WHILE BIOCONTAINMENT WAS FAST BECOMING A SOPHIS ticated science of air currents, airflows, velocities, and gravitational effects, something strange was happening in the pharmacological industry. Compounds created to fight disease were posing contamination problems startlingly similar to those in the bio labs. Beginning in the 1960s, nurses and pharmacists mixed vials of new and powerful antibiotics into bottles or bags of saline solutions for intravenous administration to patients. Personnel known to be allergic to some of these antibiotics were developing allergic reactions when they prepared the mixtures. Lacking containment cabinets, they were obviously breathing in aerosols, or the aerosols were settling on their skin and being absorbed as easily as if these people had been using drug patches. An equally dramatic problem occurred among pharmaceutical workers who manufactured oral contraceptives. Male workers developed breast enlargement from exposure to the female hormones in the pills they were making.

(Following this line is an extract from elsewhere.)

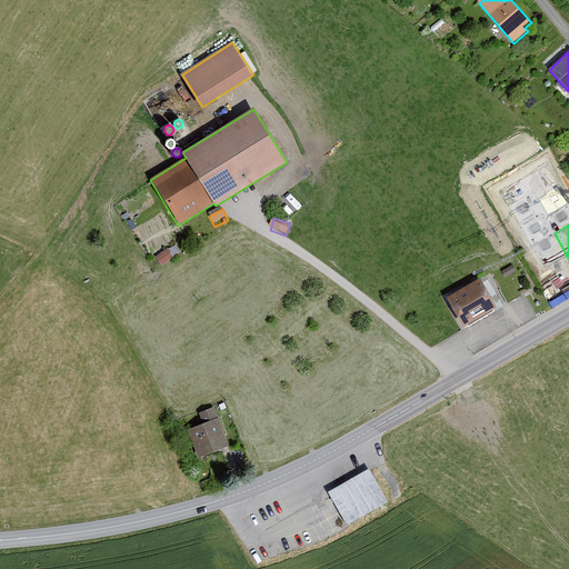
[(173,257),(167,248),(156,257),(161,266),(173,257)]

An even more worrisome situation surfaced in the 1980s with the wider use of sophisticated anticancer drugs that are toxic to cells and can cause mutations and even cancers themselves. Pharmacists who mixed anticancer drugs into bags of intravenous solutions were accumulating mutation-causing substances in their urine. Pregnant nurses who were exposed to the drugs during their first trimesters experienced alarmingly high rates of malformed infants and even stillbirths. After stringent tests showed undetectable levels of mutation-causing substances in the urine of personnel who mixed the drugs inside a Class II safety cabinet, the U.S. Occupational Safety and Heath Administration recommended that the cabinet be considered essential equipment for this kind of procedure.

More recently, safety cabinets have become a mainstay in yet another sector, the young and innovative biotechnology industry. Recombinant DNA technology allows the creation of novel bacteria by inserting foreign genes, turning organisms into miniature factories to produce scarce biological drugs. New genes are also often spliced into viruses for human gene therapy. With all these developments emerging rapidly over the last 30 years, there’s a healthy fear that engineered microbes with new genetic material will wreak a new kind of havoc in the lab. “These companies are some of my biggest customers for safety cabinets,” Christensen says. “Since they aren’t sure exactly what they’re working with in the early stages, they want to be protected from it.” They’re showing a caution that proves that after a century medical martyrdom has finally become truly passé.